Spydus Help
Electronic Resource Management (ERM) / Digital Assets / Digital Assets - Azure Cognitive Services
In This Topic
    Digital Assets - Azure Cognitive Services
    In This Topic
    This functionality requires additional commissioning and a fee applies. Please contact your Civica Account Manager for more details.

    If additional Azure services have been purchased as part of a library's Spydus contract, Azure Image Analysis will be automatically performed on will be performed on files loaded into the ERM Digital Assets module - whether loaded individually or in bulk.

    Image Analysis can also be manually performed by selecting the desired records in the Folder or List interface (or individually at the Edit Record interface) by clicking the Analyse button in the action bar.
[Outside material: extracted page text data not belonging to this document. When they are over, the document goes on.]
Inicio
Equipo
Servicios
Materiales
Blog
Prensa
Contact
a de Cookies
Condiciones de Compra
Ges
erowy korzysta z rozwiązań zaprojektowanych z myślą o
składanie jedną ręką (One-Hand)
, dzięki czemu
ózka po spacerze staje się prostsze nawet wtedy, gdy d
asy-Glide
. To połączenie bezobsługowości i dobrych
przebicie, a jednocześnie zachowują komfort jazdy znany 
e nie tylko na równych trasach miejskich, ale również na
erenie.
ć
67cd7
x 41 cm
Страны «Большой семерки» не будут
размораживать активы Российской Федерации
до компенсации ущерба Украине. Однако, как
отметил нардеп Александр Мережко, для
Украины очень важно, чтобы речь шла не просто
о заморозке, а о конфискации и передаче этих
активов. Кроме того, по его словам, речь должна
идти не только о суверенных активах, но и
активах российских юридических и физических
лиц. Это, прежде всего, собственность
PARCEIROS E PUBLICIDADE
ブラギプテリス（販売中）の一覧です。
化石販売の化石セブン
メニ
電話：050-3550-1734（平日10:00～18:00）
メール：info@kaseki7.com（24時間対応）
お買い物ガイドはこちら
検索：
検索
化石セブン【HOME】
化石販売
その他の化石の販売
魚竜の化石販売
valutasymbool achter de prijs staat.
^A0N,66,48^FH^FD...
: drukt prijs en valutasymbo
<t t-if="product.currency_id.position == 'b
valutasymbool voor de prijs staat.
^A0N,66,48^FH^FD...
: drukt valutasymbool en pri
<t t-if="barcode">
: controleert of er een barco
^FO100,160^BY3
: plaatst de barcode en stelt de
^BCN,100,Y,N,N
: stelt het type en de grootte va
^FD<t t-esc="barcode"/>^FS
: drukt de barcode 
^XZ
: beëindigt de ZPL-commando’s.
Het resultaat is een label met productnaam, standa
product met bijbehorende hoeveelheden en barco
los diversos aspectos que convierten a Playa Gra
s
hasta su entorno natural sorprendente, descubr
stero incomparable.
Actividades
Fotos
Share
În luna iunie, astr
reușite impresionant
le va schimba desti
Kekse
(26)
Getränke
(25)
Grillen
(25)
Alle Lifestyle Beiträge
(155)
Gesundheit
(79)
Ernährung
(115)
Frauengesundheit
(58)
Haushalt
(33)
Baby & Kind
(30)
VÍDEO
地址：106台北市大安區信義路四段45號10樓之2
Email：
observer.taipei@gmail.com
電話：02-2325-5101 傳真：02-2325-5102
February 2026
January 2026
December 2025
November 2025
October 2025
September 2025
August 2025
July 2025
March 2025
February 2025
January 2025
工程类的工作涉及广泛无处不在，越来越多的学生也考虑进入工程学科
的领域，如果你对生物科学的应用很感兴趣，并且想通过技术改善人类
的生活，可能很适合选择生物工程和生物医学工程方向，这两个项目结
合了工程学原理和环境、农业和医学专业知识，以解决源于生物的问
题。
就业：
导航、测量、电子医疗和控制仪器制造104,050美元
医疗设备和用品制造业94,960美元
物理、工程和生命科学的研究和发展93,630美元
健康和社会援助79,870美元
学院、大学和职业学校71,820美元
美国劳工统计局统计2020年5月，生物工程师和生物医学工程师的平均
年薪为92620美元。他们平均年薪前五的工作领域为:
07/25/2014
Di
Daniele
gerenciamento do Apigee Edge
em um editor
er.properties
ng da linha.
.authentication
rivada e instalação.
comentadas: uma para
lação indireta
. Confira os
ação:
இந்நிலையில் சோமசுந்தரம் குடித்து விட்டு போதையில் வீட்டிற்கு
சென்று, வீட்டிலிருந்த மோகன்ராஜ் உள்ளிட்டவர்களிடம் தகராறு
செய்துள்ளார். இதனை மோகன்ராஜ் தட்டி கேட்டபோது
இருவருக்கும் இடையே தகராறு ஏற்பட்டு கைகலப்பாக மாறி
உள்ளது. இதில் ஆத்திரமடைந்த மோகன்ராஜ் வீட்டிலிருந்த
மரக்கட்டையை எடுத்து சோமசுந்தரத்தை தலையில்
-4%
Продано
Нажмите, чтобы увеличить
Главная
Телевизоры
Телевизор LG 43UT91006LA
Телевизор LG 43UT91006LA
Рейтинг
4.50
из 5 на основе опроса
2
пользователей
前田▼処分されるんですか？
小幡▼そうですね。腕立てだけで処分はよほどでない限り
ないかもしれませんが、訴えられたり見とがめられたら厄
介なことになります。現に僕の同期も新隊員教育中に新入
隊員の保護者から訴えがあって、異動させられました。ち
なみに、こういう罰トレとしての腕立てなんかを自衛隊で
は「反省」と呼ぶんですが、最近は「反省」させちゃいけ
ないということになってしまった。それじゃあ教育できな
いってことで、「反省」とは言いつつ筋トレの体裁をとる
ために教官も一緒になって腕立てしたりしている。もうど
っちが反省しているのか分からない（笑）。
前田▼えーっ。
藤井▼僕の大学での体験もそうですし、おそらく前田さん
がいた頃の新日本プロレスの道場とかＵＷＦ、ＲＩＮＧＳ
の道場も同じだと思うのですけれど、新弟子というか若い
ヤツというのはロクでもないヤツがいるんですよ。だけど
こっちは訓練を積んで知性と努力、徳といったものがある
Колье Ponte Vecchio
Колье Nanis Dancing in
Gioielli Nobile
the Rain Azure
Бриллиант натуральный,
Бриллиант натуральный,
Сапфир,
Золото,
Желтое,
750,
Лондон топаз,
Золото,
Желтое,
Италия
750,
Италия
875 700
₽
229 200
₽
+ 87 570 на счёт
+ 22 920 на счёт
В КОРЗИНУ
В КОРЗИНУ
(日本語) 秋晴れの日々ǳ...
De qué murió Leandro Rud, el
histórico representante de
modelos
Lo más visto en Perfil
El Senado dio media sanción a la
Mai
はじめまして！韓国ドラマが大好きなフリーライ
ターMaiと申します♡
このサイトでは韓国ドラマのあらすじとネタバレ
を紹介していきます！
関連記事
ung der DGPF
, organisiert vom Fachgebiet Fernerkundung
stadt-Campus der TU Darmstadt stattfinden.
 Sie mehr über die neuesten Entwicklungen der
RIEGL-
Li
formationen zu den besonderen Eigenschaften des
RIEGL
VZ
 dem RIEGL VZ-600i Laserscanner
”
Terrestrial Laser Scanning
    Utilising Azure's Speech-to-text API, transcription can be manually performed at the Edit Record interface by clicking the Transcript drop-down menu, then clicking Generate. Speech-to-text transcription can be performed on the following audio file types:

    Image Analysis

    Spydus uses the Microsoft Computer Vision API to extract metadata from images using artificial intelligence, and will automatically add the tags and flags detected in the images if the confidence score threshold configured in Digital Assets General Parameters is met or exceeded.

    Image analysis may be run manually after a Digital Asset has been uploaded, either;

    Subject categories 

    The Subject categories applied by Azure are a limited taxonomic categorisation. The chart below shows the '86-category concept' categories that may be automatically added via image analysis.

    images/ERM_DA_AZURE_SUBJ_CAT_TXN_thumb.png

    Click image to enlarge

    If the confidence score of the API for a Subject category exceeds the threshold set in Digital Assets General Parameters, then that category will be automatically applied.  

    Though the Subject categories automatically applied by the API are limited, using the Edit Record interface, custom categories may be added.

    Adult, Racy and Gory content

    The following content types can be detected and flagged by the Image Analysis API (per Microsoft's Detect adult content page):

    If the confidence score of the API for an Adult, Racy or Gory flag exceeds the threshold set in Digital Assets General Parameters, then that flag will be automatically applied.

    These flags only identify the content as being present in images. If it is desired to restrict such images from display, it is recommended to apply the Suppress from OPAC display flag.

    Content tags

    Content tagging is a feature of Computer Vision's Analyze Image operation. Per Microsoft's page on Applying content tags to images (emphasis added):

    "Computer Vision returns tags based on thousands of recognizable objects, living beings, scenery, and actions. When tags are ambiguous or not common knowledge, the API response provides 'hints' to clarify the meaning of the tag in context of a known setting. Tags are not organized as a taxonomy and no inheritance hierarchies exist."

    If the confidence score of the API for a Content tag exceeds the threshold set in Digital Assets General Parameters, then that tag will be automatically applied.

    Description

    Per Microsoft's page on Applying content tags to images, "A collection of content tags forms the foundation for an image 'description' displayed as human readable language formatted in complete sentences."

    In other words, the Content tags applied to the image will be parsed by the API to form a Description. The Description has an independent confidence threshold configured in Digital Assets General Parameters, so may include or exclude tags different to those applied to the image based on the Content tags confidence threshold.

    Audio Transcription

    With the purchase of additional Azure Cognitive Services in the Digital Assets module comes the ability to automatically transcribe audio files to text files. The transcribed text files will be linked to the Digital Asset record, and can subsequently be edited and re-uploaded to correct any inaccuracies, or add annotations.

    A text extract - labeled Document Text - may be viewed in-browser will also be linked to the DA record at the Full Display, but the extract will not contain all of the detail of full transcription (e.g. identification of multiple speakers). Click the View Document Text link to view this extract. This extract will be fully indexed, allowing users to query Spydus for the content of an audio file as well the meta-tags.

    The Transcript drop-down menu will appear if the file is a supported audio file format (.WAV, .MP3, .OGG, .FLAC).

    Generate

    Click the Transcript button, the click the Generate option to start the transcription process in Azure. Depending on the size and length of the file, transcription can sometimes take a significant amount of time. Spydus will show a pop-up dialog box to indicate that transcription has begun. Once transcription has completed, a message will be sent to the Spydus inbox of the user who initiated the transcription.

    Download

    Once transcription has been completed, the Download option will become available. Use this option to download a local copy of the transcription as a text (.TXT) file. This file can then be edited if required, and uploaded using the Upload option.

    Upload

    If there is an existing text transcription that staff would prefer to use instead of using the Azure transcription service, click the Upload option in the drop-down menu. This option can also be used to replace a transcribed file that has been reviewed and edited.

    Delete

    If there is a transcription file linked to a Digital Asset record, it can be removed using the Delete option. Please note that the deletion of a transcribed file is permanent.